Sempre Semenzato osserva che non esistono, nel nostro paese, normative di sicurezza: "grazie ad un'apposita deroga prevista da un decreto ministeriale del 1970, la presenza anche di consistenti quantità d'uranio impoverito negli aerei non è assoggettato ad alcuna comunicazione preventiva alle autorità di controllo". Tuttavia, per trasportare un carico di soli 10 chili di DU nella stiva di un velivolo, "sono necessarie dichiarazioni, autorizzazione e assicurazioni"Š
Purtroppo, non risulta nemmeno che "le compagnie aeree siano assicurate contro ipotetici rischi d'intossicazione e contaminazione a causa dell'uranio impoverito, né che vi sia alcuna normativa di protezione specifica per tutti quegli operatori, vigili del fuoco in primo luogo, chiamati ad intervenire a ridosso degli aerei in caso di incidente".
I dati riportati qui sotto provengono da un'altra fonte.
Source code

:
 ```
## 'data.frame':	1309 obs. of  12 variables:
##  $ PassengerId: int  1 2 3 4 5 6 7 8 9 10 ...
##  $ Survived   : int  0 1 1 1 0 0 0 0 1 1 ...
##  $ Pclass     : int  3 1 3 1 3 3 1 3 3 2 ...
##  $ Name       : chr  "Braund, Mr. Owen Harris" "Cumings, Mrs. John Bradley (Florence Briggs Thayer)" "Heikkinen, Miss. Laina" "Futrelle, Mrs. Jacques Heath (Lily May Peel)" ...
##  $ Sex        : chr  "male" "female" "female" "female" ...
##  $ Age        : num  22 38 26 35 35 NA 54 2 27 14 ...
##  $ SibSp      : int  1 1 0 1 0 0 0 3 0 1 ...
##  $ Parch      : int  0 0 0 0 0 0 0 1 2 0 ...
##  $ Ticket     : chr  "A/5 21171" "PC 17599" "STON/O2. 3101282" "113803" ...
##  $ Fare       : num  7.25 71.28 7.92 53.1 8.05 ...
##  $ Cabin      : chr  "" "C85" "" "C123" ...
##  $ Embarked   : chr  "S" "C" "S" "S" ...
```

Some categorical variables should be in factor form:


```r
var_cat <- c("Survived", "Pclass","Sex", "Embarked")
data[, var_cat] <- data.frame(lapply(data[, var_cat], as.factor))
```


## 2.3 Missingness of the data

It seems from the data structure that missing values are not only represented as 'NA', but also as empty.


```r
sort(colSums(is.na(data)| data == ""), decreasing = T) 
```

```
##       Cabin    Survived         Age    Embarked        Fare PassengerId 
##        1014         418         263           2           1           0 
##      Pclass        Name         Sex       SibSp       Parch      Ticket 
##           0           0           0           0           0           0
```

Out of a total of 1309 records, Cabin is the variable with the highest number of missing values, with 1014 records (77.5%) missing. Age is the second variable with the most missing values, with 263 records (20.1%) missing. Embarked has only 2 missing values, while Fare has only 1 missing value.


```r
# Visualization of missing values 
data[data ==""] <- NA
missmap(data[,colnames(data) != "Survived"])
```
A conferma dell'entità dei pericoli connessi all'uso del DU, si pensi alle sofisticate misure di sicurezza e di smaltimento delle scorie radioattive che vengono adottate al poligono inglese di Eskmeals, sulla costa della Cumbria, dove si testano le munizioni all'uranio impoverito dal 1981. Come si scopre da un articolo apparso sull'"Independent" di due anni fa, il Ministero della difesa e il Dipartimento per l'ambiente sono così preoccupati dei rischi dei test nucleari sui cittadini che hanno attivato un laboratorio medico permanente per il personale militare, una stazione di controllo per la popolazione e sette centrali di monitoraggio dell'aria ad alta capacità, che analizzano mille campioni d'aria ogni anno. Curiosamente, però, le autorità governative del Regno Unito, in buona compagnia con gli Usa e le altre Nazioni Unite, continuano ad affermare che l'uranio impoverito non causa danni reali e non si sono ancora assunte alcuna responsabilità per l'inquinamento atomico provocato dalle testate al DU durante la guerra del Golfo e quella dei Balcani.
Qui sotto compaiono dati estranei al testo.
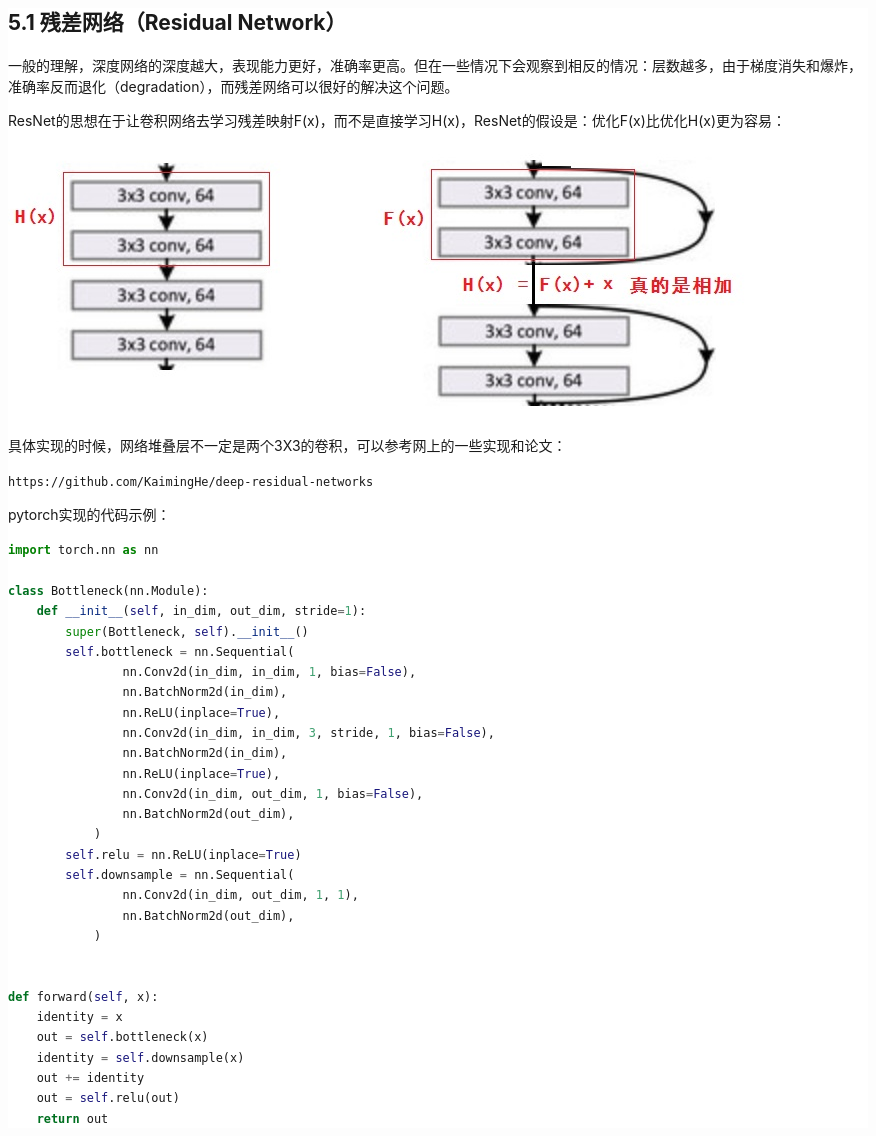 ## 5.1 残差网络（Residual Network）

一般的理解，深度网络的深度越大，表现能力更好，准确率更高。但在一些情况下会观察到相反的情况：层数越多，由于梯度消失和爆炸，准确率反而退化（degradation），而残差网络可以很好的解决这个问题。

ResNet的思想在于让卷积网络去学习残差映射F(x)，而不是直接学习H(x)，ResNet的假设是：优化F(x)比优化H(x)更为容易：

![这里有张图片](img/dnn_ml/resnet_block.jpg)

具体实现的时候，网络堆叠层不一定是两个3X3的卷积，可以参考网上的一些实现和论文：

```
https://github.com/KaimingHe/deep-residual-networks
```

pytorch实现的代码示例：

```python
import torch.nn as nn

class Bottleneck(nn.Module):
    def __init__(self, in_dim, out_dim, stride=1):
        super(Bottleneck, self).__init__()
        self.bottleneck = nn.Sequential(
                nn.Conv2d(in_dim, in_dim, 1, bias=False),
                nn.BatchNorm2d(in_dim),
                nn.ReLU(inplace=True),
                nn.Conv2d(in_dim, in_dim, 3, stride, 1, bias=False),
                nn.BatchNorm2d(in_dim),
                nn.ReLU(inplace=True),
                nn.Conv2d(in_dim, out_dim, 1, bias=False),
                nn.BatchNorm2d(out_dim),
            )
        self.relu = nn.ReLU(inplace=True)
        self.downsample = nn.Sequential(
                nn.Conv2d(in_dim, out_dim, 1, 1),
                nn.BatchNorm2d(out_dim),
            )


def forward(self, x):
    identity = x
    out = self.bottleneck(x)
    identity = self.downsample(x)
    out += identity
    out = self.relu(out)
    return out
```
Rimanendo comunque agli usi civili, l'uranio impoverito non sembra essere solo impiegato come contrappeso in applicazioni aerospaziali (sembra che ogni Boeing 747 contenga 1500 chili d'uranio 238), ma anche come materiale per la schermatura dalle radiazioni, nelle "sinker bars", ossia i pesi usati per far affondare gli strumenti nei pozzi petroliferi pieni di fango, nei rotori giroscopici ad alte prestazioni e negli yacht da competizione.
Il rischio vero, allora, qual è? Che una sostanza temibile come l'uranio 238 venga utilizzata, in maniera silente e, per giunta, legale, per fini civili o militari a noi ancora sconosciuti, ma in grado di compromettere gravemente la salute nostra e dell'ambiente. Poiché il DU è presente in grandi quantità e a costo bassissimo ed esiste il problema del suo smaltimento, non è da escludere che si stiano studiando nuovi modi per riciclarlo su vasta scala. L'ipotesi, dunque, di un'epidemia radioattiva a livello planetario è molto concreta, anche se, almeno finora, sembra non interessare affatto chi ha il potere dalla parte del manico.